Wholesale price cannibalisation poses the most significant threat to Europe’s utility-scale solar industry, a panel of investors has heard.
Speaking at today’s Solar Finance & Investment Europe conference, organised by PV Tech publisher Solar Media, Michael Ebner, managing director for infrastructure at investment giant KGAL, said that the prospect of “unknown cannibalisation”, caused by an influx of zero marginal cost renewables on European grids, was the “threat to the industry” as deployment looks set to accelerate.
The potential for price cannibalisation has been raised before but has grown in prominence as markets throughout Europe emerge from subsidy-backed regimes and embrace business models centred around merchant power sales.
This has caused significant volatility with power price curves, Ebner said, with other investors on the panel remarking on how even the most pessimistic of price curves from years ago would appear optimistic if published today.
Ebner did, however, conclude that of all renewable generating technologies, it was solar – hallmarked by its continuing declines in price – that could hurdle cannibalisation.

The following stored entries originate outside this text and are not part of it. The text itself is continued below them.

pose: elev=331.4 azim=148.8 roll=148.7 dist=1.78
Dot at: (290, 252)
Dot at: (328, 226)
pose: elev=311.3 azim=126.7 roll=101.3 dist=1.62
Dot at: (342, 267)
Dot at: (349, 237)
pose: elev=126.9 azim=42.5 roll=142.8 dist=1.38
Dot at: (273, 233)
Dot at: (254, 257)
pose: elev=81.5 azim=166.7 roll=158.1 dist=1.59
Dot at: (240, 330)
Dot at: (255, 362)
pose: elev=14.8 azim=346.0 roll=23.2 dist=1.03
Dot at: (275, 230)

Isabella Pacheco, director for renewable power at BlackRock Real Assets, echoed Ebner’s sentiments, adding however that asset managers would need to adapt more sophisticated approaches to power pricing as the market continued to evolve.
But this too requires a degree of balance. Pacheco also remarked that complicated power sales strategies comprising various moving parts only stood to put off investors, with many financiers favouring a standard, stable power purchase agreement, preferably with utilities.
Giovanni Terranova, managing partner at solar investor Bluefield LLP, meanwhile pointed to a separate risk – changes to the European Union’s priority dispatch rule that ensures power from renewable sources is procured ahead of other sources.
Existing assets will maintain their priority dispatch rights but, from 2021, newly-built systems with capacity in excess of 400kW will lose that right. This, Terranova said, added “volume risk to price risk” for future plants, but ultimately concluded that given the “changing world” of electricity generation, coupled with international renewable energy targets, such a change was unavoidable.